Fetva vermek veya ders vermek için camide bir yer ayıran kim­senin hükmü, alış-veriş yapmak üzere caddede oturan kimsenin hükmü gibidir. Bir kimse camide namaz için bir yerde oturursa, baş­kasından daha çok oraya hak sahibi olamaz. Şayet bir daha dönmek üzere bir ihtiyaç için ayrılırsa, en sahih kavle göre tahsis ettiği yer o namaz için geçerli sayılır. Her ne kadar kalktığı yere elbisesini bırakmasa da hükmü böyledir.

 

Bir kimse yoldaki konaklama yerine veya bir fakih medreseye veyahut bir sofi tekkeye önce girerse, bunlar yerlerinden çıkarıla­mazlar. Şayet ahş-veriş gibi ihtiyaçları için yerlerinden ayrıhrlarsa, haklarını kaybetmiş olmazlar

 

 

C. İHYA EDİLEN ARAZİDEN ÇIKAN MADENLERDEN FAYDALANMAK

 

1- Zahir olan madenler: Bunlar herhangi bir çaba sarf edilmek­sizin elde edilen madenlerdir. Petrol, kibrit, zift, mumya, saksı mad­desi ve değirmen taşı gibi. Bu madenler, bir yeri ihya etmek sureti ile mülk edinilemezler.

 

Madenlerin bulunduğu araziler ikta (sultan tarafından veril­mesi) veya tahcir (taşla işaretlemek) suretiyle mülkiyete tahsis edi­lemez. İki kişinin gördüğü maden ihtiyaçlarım karşılayamayacak kadar az ise, ilk haber verene ihtiyacı kadar öncelik hakkı tanınır. Daha fazlası isterse en sahih kavle göre isteği reddedilir. Şayet ikisi beraber haber verirlerse, en sahih kavle göre aralarında kura çeki­lir.

 

2-  Batıni (gizli) madenler: Bunlar, bir çaba sarf edilerek elde edilen madenlerdir. Altın, gümüş, demir ve bakır gibi. En zahir kav­le göre bu madenler, kazı veya bir çalışma sonucu elde edilerek mülk edinilemezler. Bir kimse ihya ettiği arazide gizli bir maden bulursa, onu mülk edinmiş olur.

 

Vadilerde bulunan mubah su ile dağlardaki çeşme sularından herkes eşit olarak istifade edebilir. Bir takım insanlar arazilerini bu sularla sulamak isterler de su herkese yetmezse, en başta olan ara­zisini suladıktan sonra diğerleri arazilerini sırayla sularlar.

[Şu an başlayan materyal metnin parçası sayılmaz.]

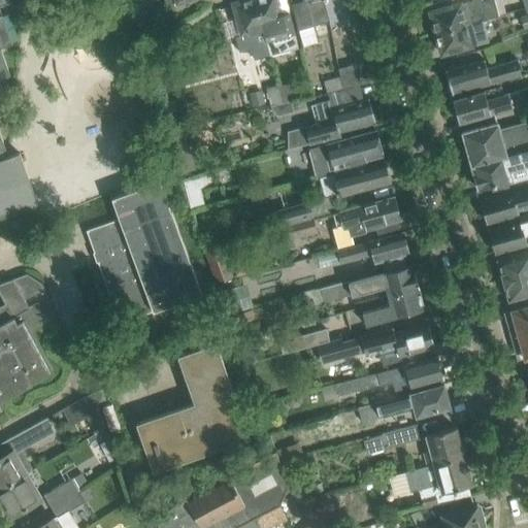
[(0,0),(0,213),(25,205),(26,208),(38,204),(20,153),(2,159),(0,153),(0,151),(5,149),(0,133),(0,109),(8,107),(0,81),(0,77),(9,75),(0,47),(11,43),(1,14),(0,14),(0,4),(10,1),(9,0),(0,0)]
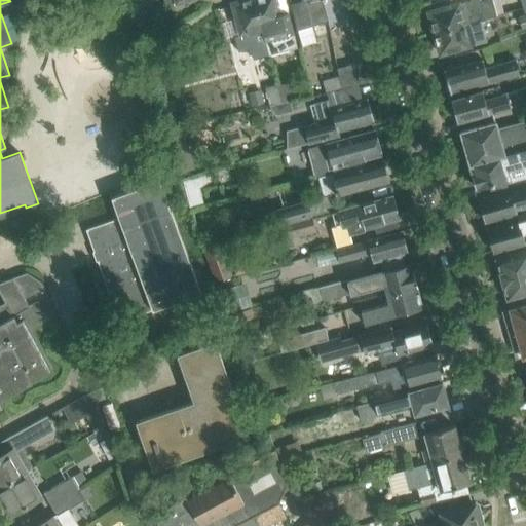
[(238,2),(232,4),(241,36),(234,39),(238,52),(256,47),(253,39),(264,36),(254,0),(241,0),(237,1),(238,2)]
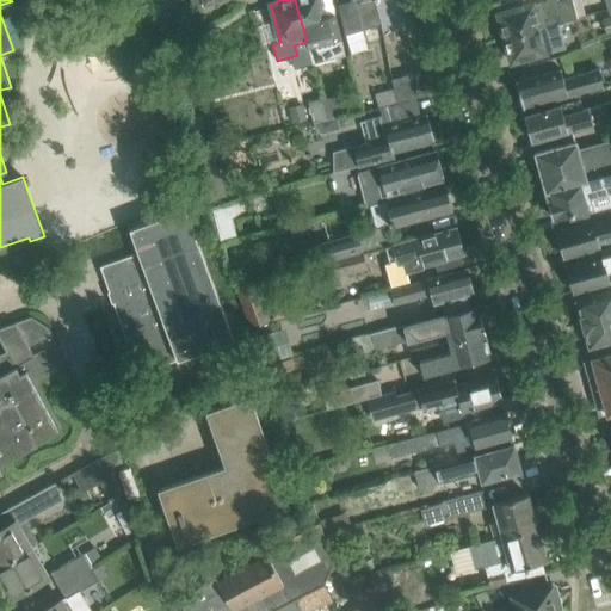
[(295,0),(307,42),(312,63),(344,54),(333,14),(326,16),(321,0),(295,0)]
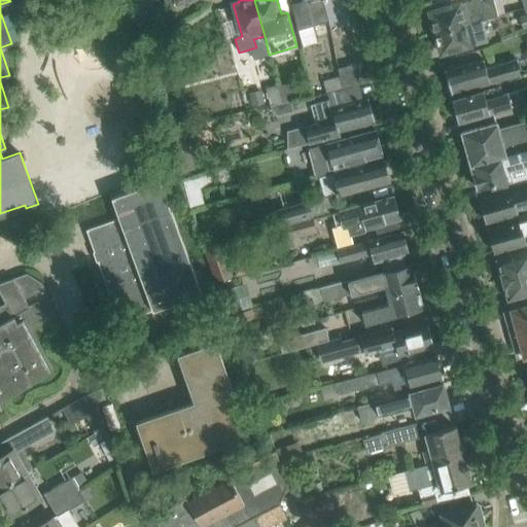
[(299,0),(290,2),(296,30),(328,21),(325,6),(323,0),(299,0)]
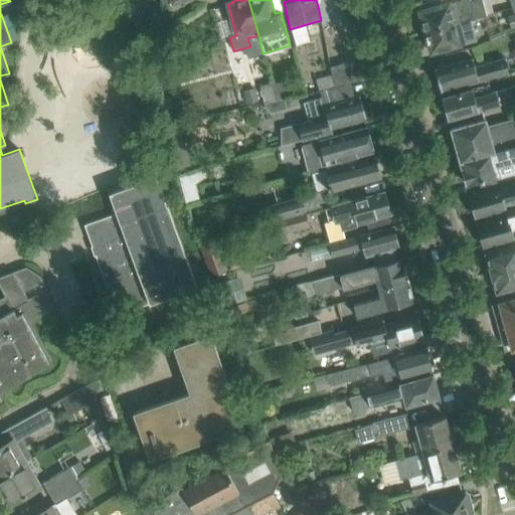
[(333,0),(316,0),(318,6),(321,20),(321,21),(331,19),(328,7),(335,5),(333,0)]
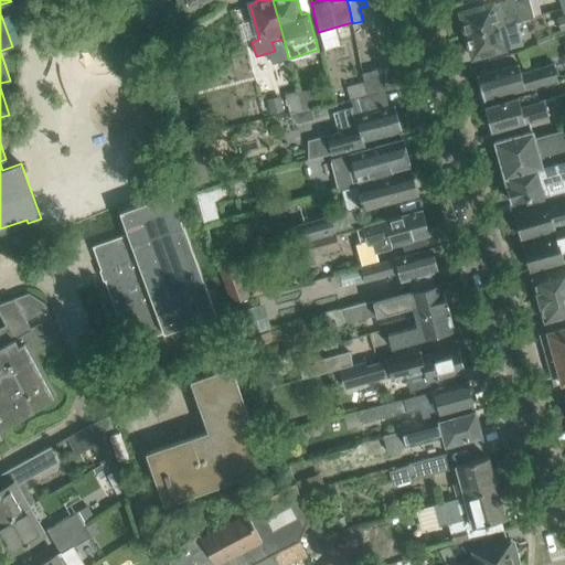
[(461,18),(467,35),(499,27),(516,22),(533,17),(529,0),(523,0),(515,2),(514,0),(504,0),(461,12),(462,18),(461,18)]
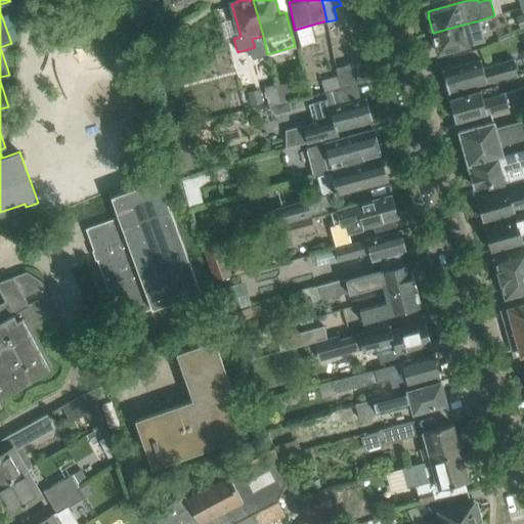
[(131,9),(122,11),(125,22),(134,18),(131,9)]
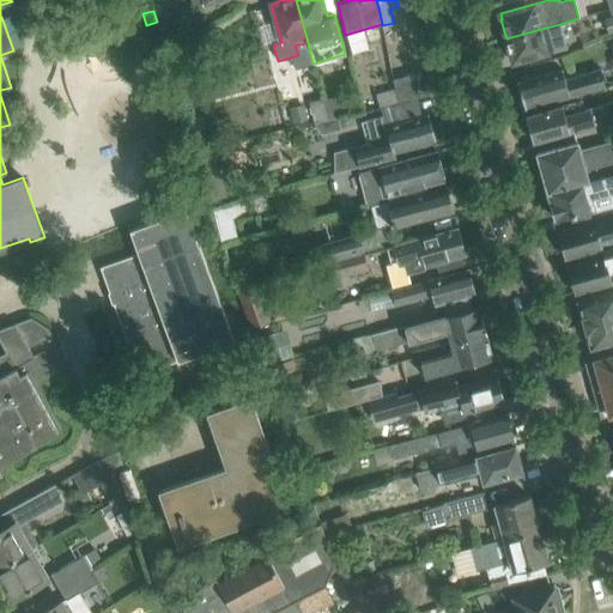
[(541,29),(507,38),(511,55),(513,55),(514,62),(560,50),(568,48),(560,24),(541,29)]
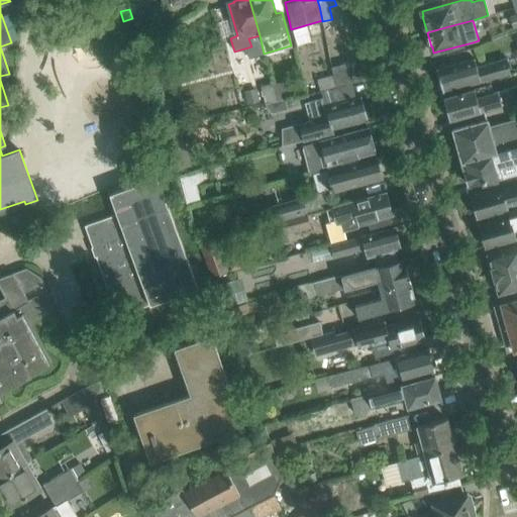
[(475,59),(456,63),(436,69),(442,91),(511,73),(507,59),(477,67),(475,59)]
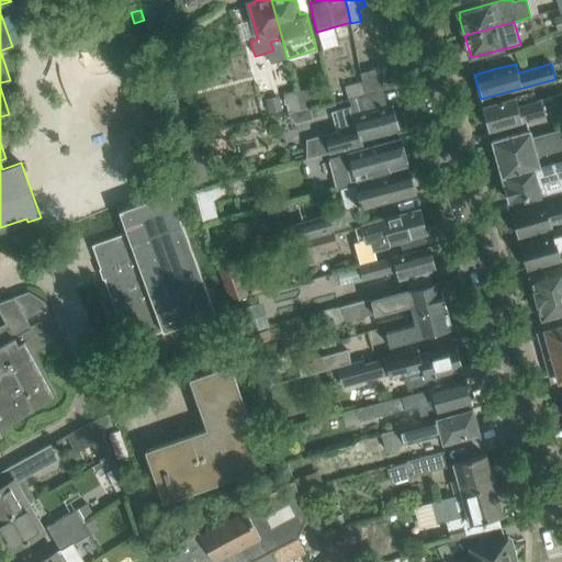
[(381,66),(360,72),(362,80),(366,94),(377,91),(388,89),(381,66)]
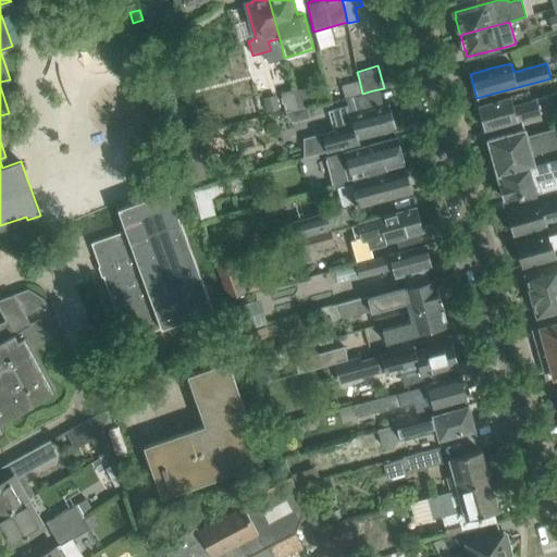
[(344,98),(346,98),(362,94),(359,79),(341,85),(344,98)]
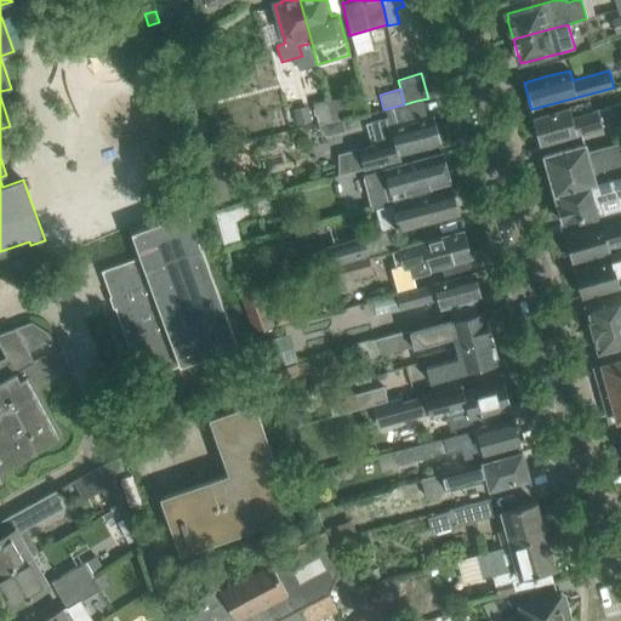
[(341,97),(329,100),(334,119),(346,117),(341,97)]
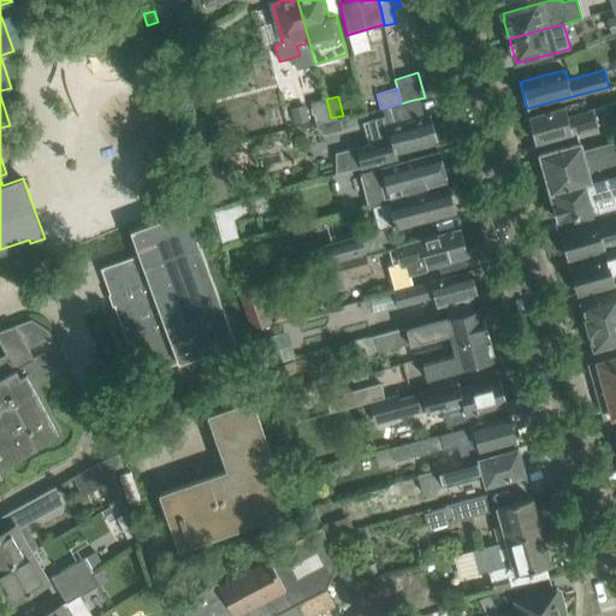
[(311,102),(315,122),(331,118),(326,99),(311,102)]
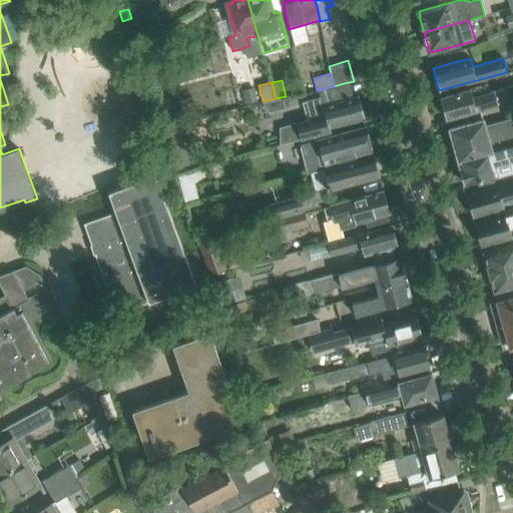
[(471,87),(460,90),(441,96),(447,118),(466,113),(512,99),(512,82),(492,89),(493,92),(473,96),(471,87)]
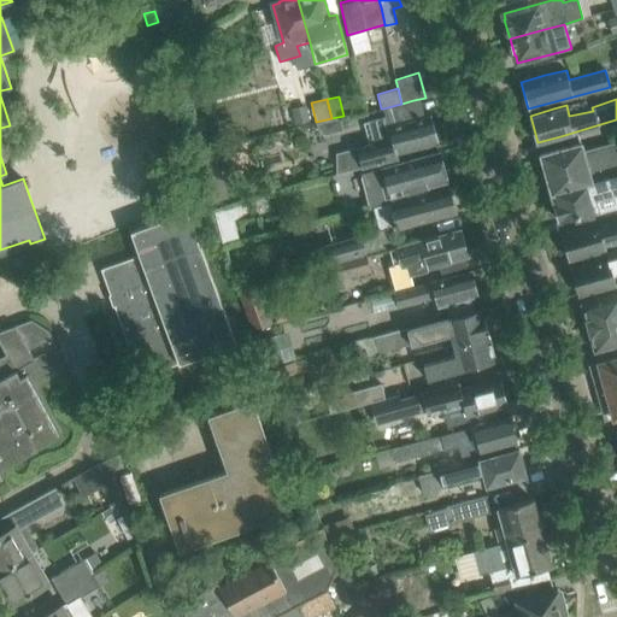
[(418,118),(413,100),(401,104),(383,109),(386,117),(365,122),(370,144),(354,147),(356,148),(336,153),(336,174),(340,174),(360,168),(360,169),(398,158),(397,153),(438,142),(430,115),(418,118)]
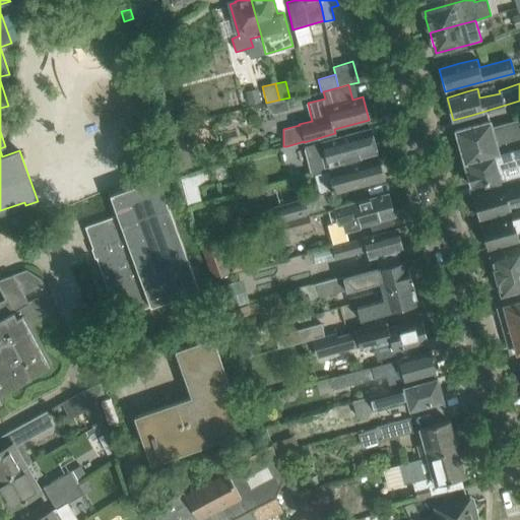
[(257,88),(246,91),(249,105),(261,102),(257,88)]
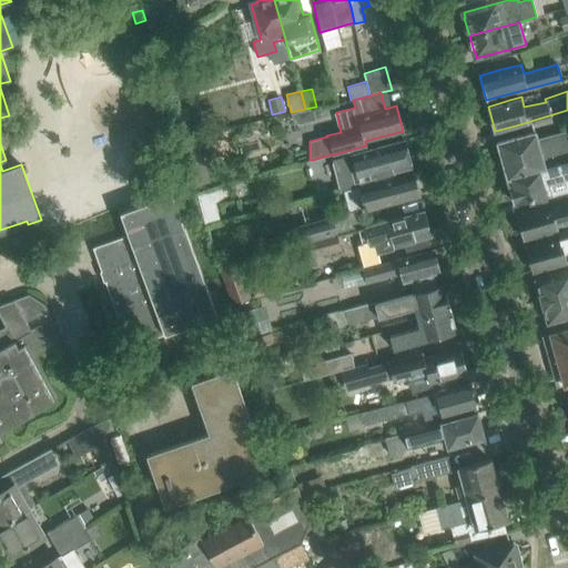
[(188,110),(176,113),(180,130),(192,127),(188,110)]
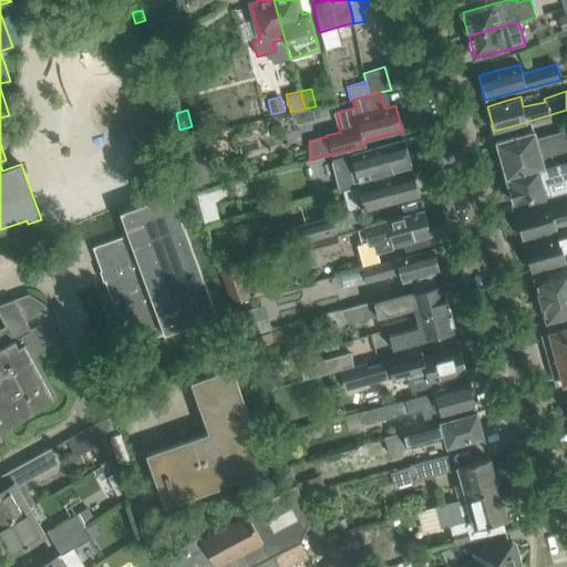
[(496,142),(506,177),(566,160),(566,130),(537,140),(535,132),(518,136),(496,142)]
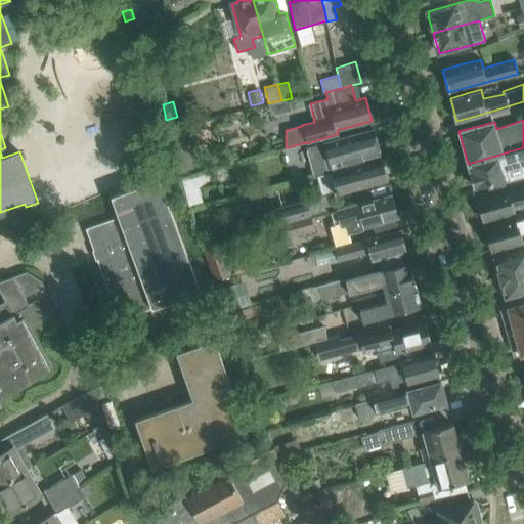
[(180,129),(170,133),(179,165),(182,173),(193,170),(190,160),(180,129)]
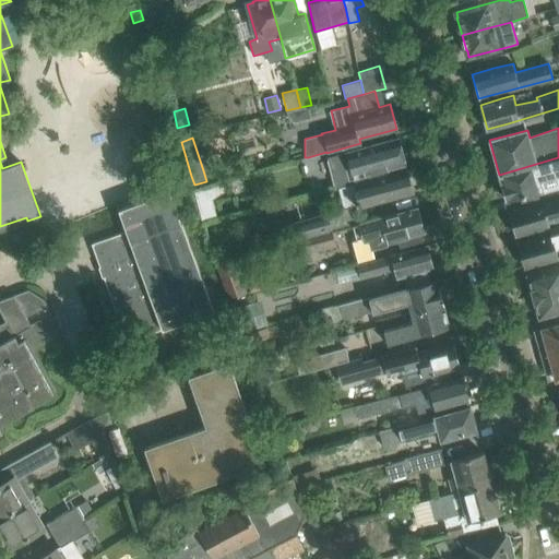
[(405,164),(399,138),(345,152),(345,153),(328,157),(335,187),(389,173),(388,168),(405,164)]
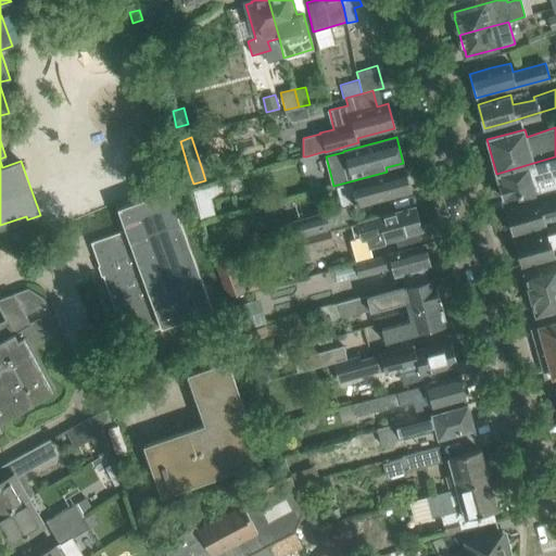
[(73,148),(48,156),(62,194),(49,199),(59,225),(109,206),(104,193),(129,185),(115,147),(78,161),(73,148)]
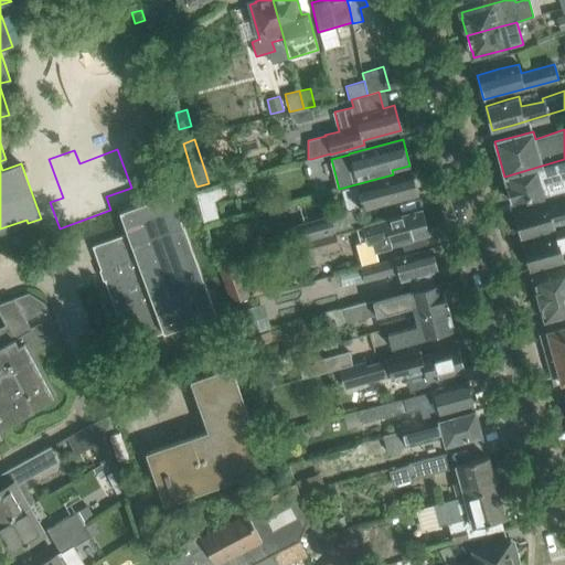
[(127,233),(113,238),(92,246),(120,322),(131,319),(140,341),(216,312),(183,224),(182,225),(170,192),(167,193),(151,152),(135,159),(150,200),(119,211),(127,233)]
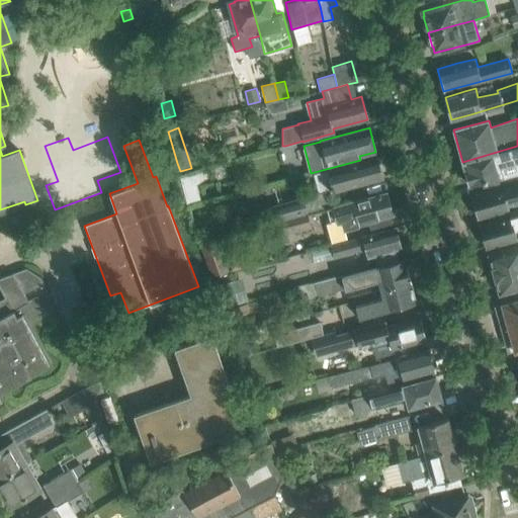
[(517,146),(462,162),(469,185),(501,177),(501,179),(517,174),(517,146)]
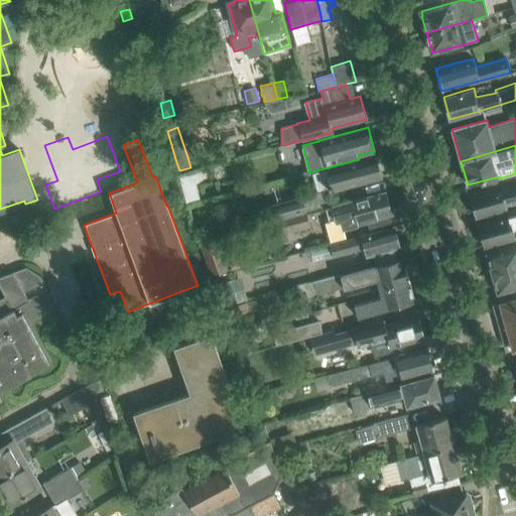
[(376,157),(320,172),(312,174),(317,190),(331,186),(332,190),(381,176),(376,157)]
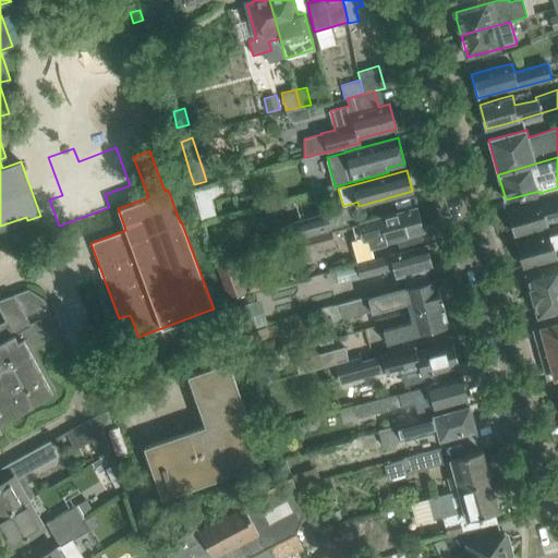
[(557,197),(530,205),(508,211),(514,234),(547,226),(546,223),(557,219),(557,197)]
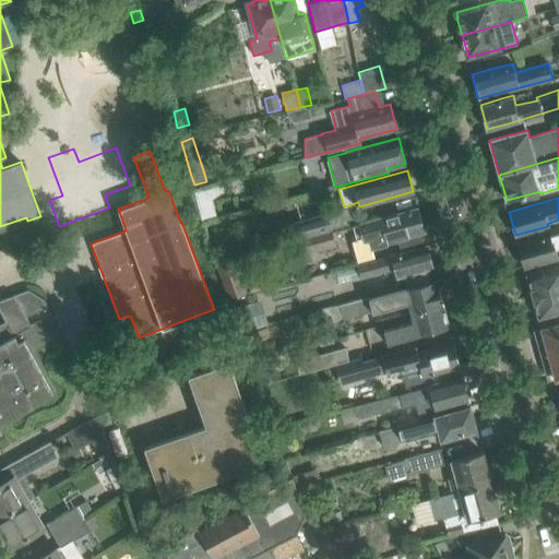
[(212,200),(197,203),(201,219),(216,216),(212,200)]
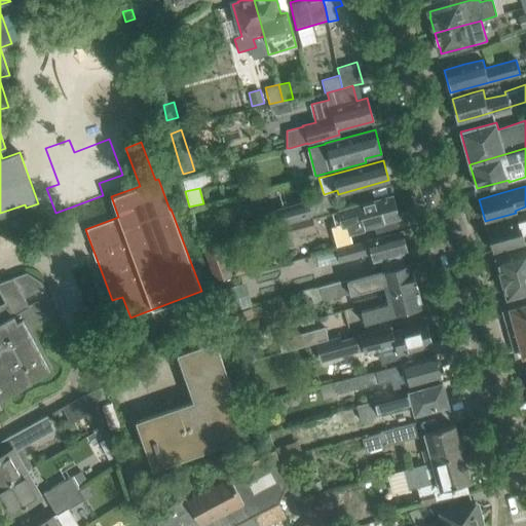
[(336,225),(347,222),(349,230),(374,224),(377,237),(399,231),(395,219),(399,218),(392,195),(372,200),(332,213),(336,225)]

Her biri ayak bileklerine yükselecek kadar suyu biriktirebilir. Arazi engebeli ise, yüksek ve çukur olan yerler tek tek sulanır. Bir kimse bu sudan kabını doldurursa, en sahih kavle göre onu mülk edinmiş olur.

 

Bir kimse faydalanmak amacı ile ölü araziden bir kuyu kazar­sa, oradan ayrılıncaya kadar o sudan istifade etmeye daha layıktır. Mülk edinmek maksadı ile veya kendi mülkünde bir kuyu kazarsa en sahih kavle göre çıkan suyu mülk edinmiş olur.

 

Bir kimse, su mülkü olsun veya olmasın, kendi ihtiyacından fazlasını ziraatı sulamak için dağıtması vacib değildir. Fakat hay­vanları sulamak için suyu vermesi en sahih kavle göre vacıbtır.

 

Müşterek olan kanal suyu taksim edilerek verilir. Bunun için nehrin genişliğince bir boru konulur. Borudan eşit olan veya olma­yan ölçülerde hisseler adedince delik açılarak taksimat yapılır veya ortaklar anlaşarak bir taksimat yaparlar.